One night I decided I was craving a pair of mint-coloured skinny jeans, and I quickly snapped up this and a lavender pair from Miss Selfridge, in a single, hasty and hurried transaction. Sometimes my fingers are flying too fast on the "click next" button and filling in all those name, address and credit card details...and then all of a sudden there's a new email alert for my order confirmation. All before granting myself a reasonably sufficient period of time to mentally process the decision to purchase. Has this ever happened to anyone before? Only when I've already made the purchase does the wise, frugal part of me finally rear its sensible head, and then the shopaholic me feels guilty and remorseful and goes off to demolish a packet of Oreos to feel better.
Mint jeans: Miss Selfridge
Heels: Bon Bon
Necklace: Lovisa (thanks to Kim!)
Claw bracelet: ebay.com
Rings: Diva, Disney Couture
Fan clutch: Forever New
I feel bad when I take photos and what could be an amazing photoshoot, with wonderful scenery, perfect camera settings and angles, the model (myself) somehow lets the whole thing down. It doesn't show too obviously in these pictures, but for the majority of photos my facial expression and posing were rife with anxiety, discomfort and insecurity.
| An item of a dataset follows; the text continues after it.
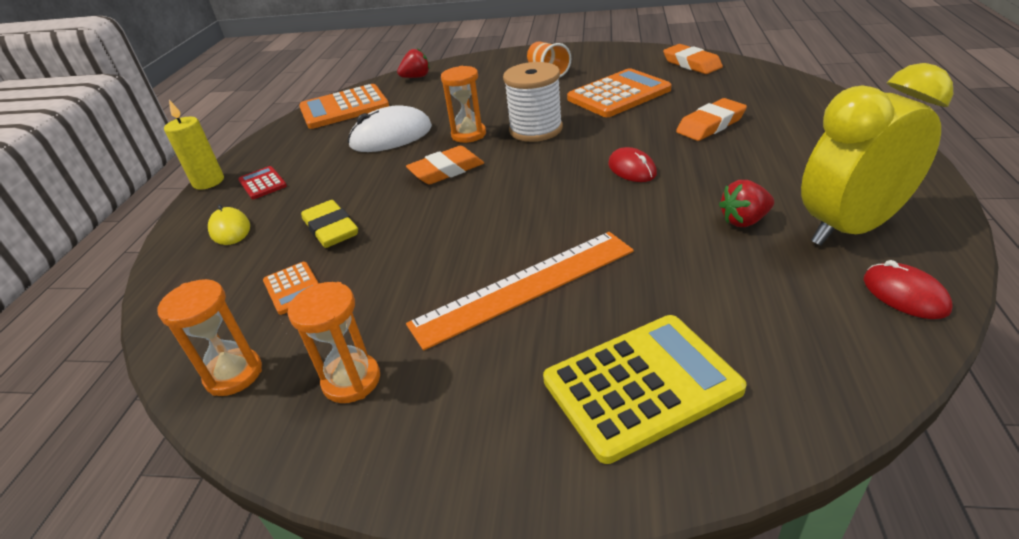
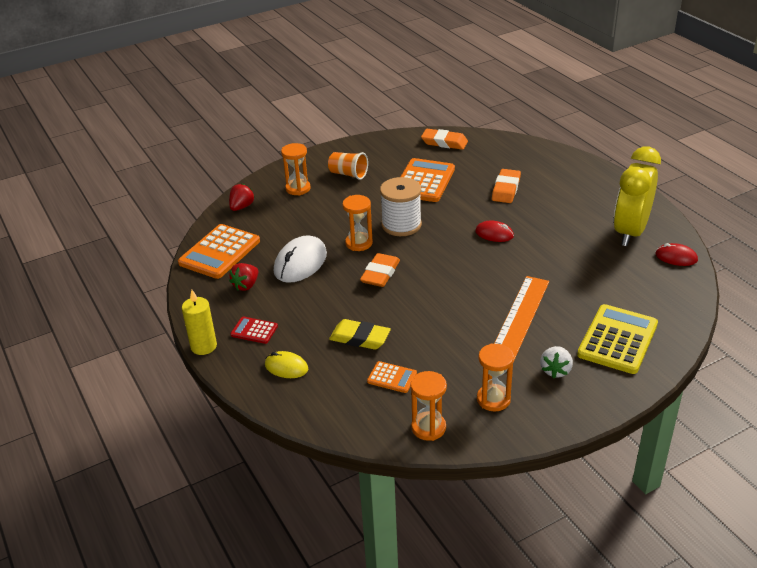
camera: 40 degrees left, 0 degrees up
(484, 73) = (298, 188): none -> orange hourglass
(484, 384) = (555, 370): none -> white strawberry
(744, 221) = (582, 245): red strawberry -> red strawberry (246, 285)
I wish I could master the skill of wearing everything with confidence, or at least find some way to disguise the lack of, when infront of the camera. This time the problem wasn't really the people walking around (although there were a few people sitting on the benches directly across), but being insecure with the way I looked that day. I have never really liked myself in jeans and I seemed to have temporarily forgotten that! I am nowhere close to being a professional model if I can't mask those nagging thoughts of insecurity. I've always thought that one thing the world could really benefit from, would be some sort of confidence-injecting drug!
But perhaps the value of true self-confidence lies in the fact that it comes from persistent motivation, positivity, and strength from within. Not something that can just be bought or otherwise easily attained, because there's a great deal of admiration to be had for those who put in the effort to be confident all the time. With great confidence comes great things all around, and the fact that I lack it in so many ways, should make me work harder to achieve it.
(sorry, for my rambliness. Just another one of those contemplative nights!)